Домна Никитична наотрез отказалась ехать с сыном в Окладин. Не могла она поступиться своим домом, в котором были прожиты ею лучшие годы, где, отпуская душу, облегчающе думалось, плакалось и горевалось по мужу. Она ловила себя на том, что больше тянется к прошлому, чем к будущему, и только при одной мысли, что надо покинуть родное гнездо, у ней жалко вздрагивал подбородок и закипали слезы.
— Ты же писала, что не можешь оставаться в Дядлове, — выговаривал Сергей, меряя избу сердитым шагом. — На мои плечи легло полрайона, мне некогда подумать о себе. Вот погляди. — Он подошел к раскрытому на лавке чемодану, схватил комок белья. — Две недели таскал — от грязи ломается. Носовой платок — на людях достать совестно.
Домна Никитична клонилась набрякшим лицом к вязальным спицам, перебирала их в бездумных медлительных пальцах:
— Я постираю, поглажу… Я разве отказываюсь? А на жительство туда, Сереженька, не поеду — и не неволь. То правда, после смерти Луки уехала бы. Лихо мне было тогда, да и все прочие уезжали. А теперь — не неволь. У тебя вот своя семья будет, и как-то я прийдусь там новой хозяйке?
— Сотый раз повторяю: не буду жениться. Некогда мне заниматься этими пустяками.
— Да ведь всем недосуг, Сережа, а женятся и ребятишек еще имеют.
Так ни до чего не договорились.

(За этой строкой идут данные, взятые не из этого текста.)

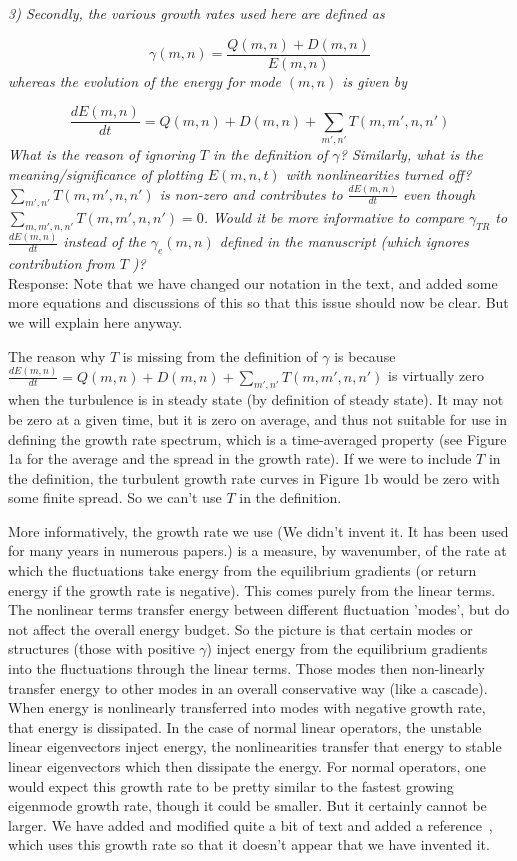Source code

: \documentclass[12pt]{article}
\def\beq{\begin{equation}}
\def\eeq{\end{equation}}
\newcommand{\diff}[2]{\frac{d#1}{d#2}}
\begin{document}
\emph{3) Secondly, the various growth rates used here are defined as}

\beq
\gamma(m,n) = \frac{Q(m,n) + D(m,n)}{E(m,n)} \nonumber
\eeq
\emph{whereas the evolution of the energy for mode $(m, n)$ is given by}

\beq
\diff{E(m,n)}{t} = Q(m,n) + D(m,n) + \sum_{m',n'} T(m,m',n,n') \nonumber
\eeq
\emph{What is the reason of ignoring $T$ in the definition of $\gamma$? Similarly, what is the meaning/significance
of plotting $E(m, n, t)$ with nonlinearities turned off?  $\sum_{m',n'} T(m,m',n,n')$ is non-zero and contributes to 
$\diff{E(m, n)}{t}$ even though $\sum_{m,m',n,n'} T(m,m',n,n') = 0$. Would it be more informative
to compare $\gamma_{TR}$ to $\diff{E(m, n)}{t}$ instead of the $\gamma_e (m, n)$ defined in the manuscript (which ignores
contribution from $T$ )?} \\


Response: Note that we have changed our notation in the text, and added some more equations and discussions of this so that this issue should now be clear. But we will explain here anyway. 

The reason why $T$ is missing from the definition of $\gamma$ is because $\diff{E(m,n)}{t} = Q(m,n) + D(m,n) + \sum_{m',n'} T(m,m',n,n')$ is virtually zero when the turbulence is in steady state (by definition of steady state). It may not be zero at a given time, but it is zero on average, and thus not suitable for use in defining the growth rate spectrum, which is a time-averaged property (see Figure 1a for the average and the spread in the growth rate). If we were to include $T$ in the definition, the turbulent growth rate curves in Figure 1b would be zero with some finite spread. So we can't use $T$ in the definition.

More informatively, the growth rate we use (We didn't invent it. It has been used for many years in numerous papers.) is a measure, by wavenumber, of the rate at which the fluctuations take energy from the equilibrium gradients (or return energy if the growth rate is negative). This comes purely from the linear terms. The nonlinear terms transfer energy between different fluctuation 'modes', but do not affect the overall energy budget.
So the picture is that certain modes or structures (those with positive $\gamma$) inject energy from the equilibrium gradients into the fluctuations through the linear terms. Those modes then non-linearly transfer energy to other modes in an overall conservative way (like a cascade). When energy is nonlinearly transferred into modes with negative growth rate, that energy is dissipated. In the case of normal linear operators, the unstable linear eigenvectors inject energy, the nonlinearities transfer that energy to stable linear eigenvectors which then dissipate the energy. For normal operators, one would expect this growth rate to be pretty similar to the fastest growing eigenmode growth rate, though it could be smaller. But it certainly cannot be larger. We have added and modified quite a bit of text and added a reference~\cite{terry2006b}, which uses this growth rate so that it doesn't appear that we have invented it.
\end{document}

Сергей взял с собой смену чистого белья, кое-что необходимое в домашности и уехал, рассерженный на мать: ей старые стены дороже сына. Полрайона на его плечах, разве она поймет?
Жил он один в двух комнатах. Мыла полы и топила печь ему Татьяна Спирина, жена конюха МТС. Она очень редко видела дома хозяина квартиры, потому что он с раннего утра и до ночи торчал в своем эмтээсовском кабинете. Близилась весна, а в МТС все еще не были составлены планы-задания по колхозам. В хозяйствах оказалось очень много некондиционных семян — их нужно проверить, заменить. В контрольно-семенной лаборатории не хватало двух работников, и Сергей беспрерывно звонил в область, районные организации, по колхозам. Вечерами, когда утихала дневная сутолочь, садился за составление заданий и расчетов на период весеннего сева. Все документы он оформлял с любовью и отменной аккуратностью. Этого же требовал и от тех, с кем приходилось работать. Как-то секретарь-машинистка, пожилая, седоволосая женщина, принесла ему на подпись новую форму отчета колхозного агронома, и в документе Лузанов обнаружил две грамматические ошибки.